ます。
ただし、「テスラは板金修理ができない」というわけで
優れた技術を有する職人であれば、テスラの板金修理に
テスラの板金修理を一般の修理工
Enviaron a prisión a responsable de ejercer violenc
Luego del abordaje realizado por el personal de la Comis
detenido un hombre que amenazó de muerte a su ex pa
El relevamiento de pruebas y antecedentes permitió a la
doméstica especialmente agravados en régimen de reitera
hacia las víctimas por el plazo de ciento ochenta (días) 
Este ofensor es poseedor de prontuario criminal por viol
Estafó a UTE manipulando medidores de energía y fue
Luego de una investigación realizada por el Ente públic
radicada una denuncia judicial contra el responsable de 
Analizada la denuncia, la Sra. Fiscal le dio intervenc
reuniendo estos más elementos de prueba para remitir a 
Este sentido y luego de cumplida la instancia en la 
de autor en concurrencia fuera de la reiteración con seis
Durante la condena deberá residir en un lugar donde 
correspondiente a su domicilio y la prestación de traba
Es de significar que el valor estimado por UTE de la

# # # # #

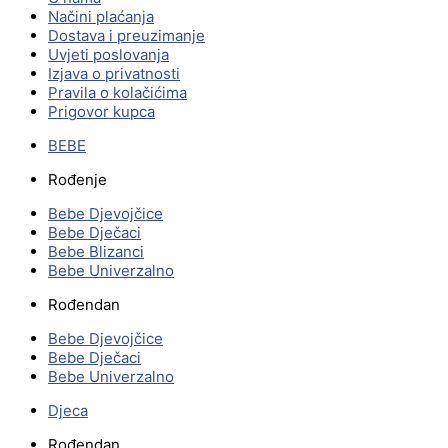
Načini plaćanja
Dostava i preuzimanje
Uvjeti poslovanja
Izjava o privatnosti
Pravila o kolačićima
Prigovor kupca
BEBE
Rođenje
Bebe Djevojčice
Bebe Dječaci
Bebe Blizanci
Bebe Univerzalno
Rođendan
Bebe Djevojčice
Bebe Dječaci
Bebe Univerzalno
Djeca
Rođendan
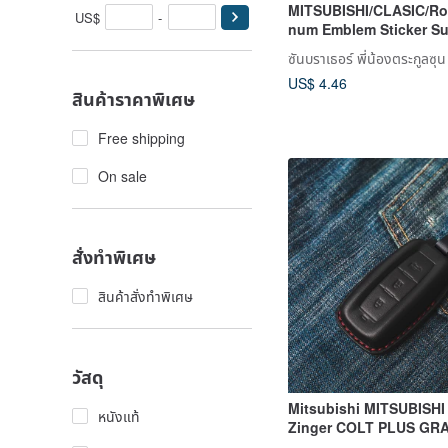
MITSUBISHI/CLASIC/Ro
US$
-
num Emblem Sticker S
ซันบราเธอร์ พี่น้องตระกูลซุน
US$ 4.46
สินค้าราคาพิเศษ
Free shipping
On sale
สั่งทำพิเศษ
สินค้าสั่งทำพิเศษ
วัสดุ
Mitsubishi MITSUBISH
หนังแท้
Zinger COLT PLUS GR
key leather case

# # # # #

* [WORK ITEM]:
Reproduce every line from the entries that holds the word "Este".

* [THE COMPLETED TASK]:
Este ofensor es poseedor de prontuario criminal por viol
Este sentido y luego de cumplida la instancia en la 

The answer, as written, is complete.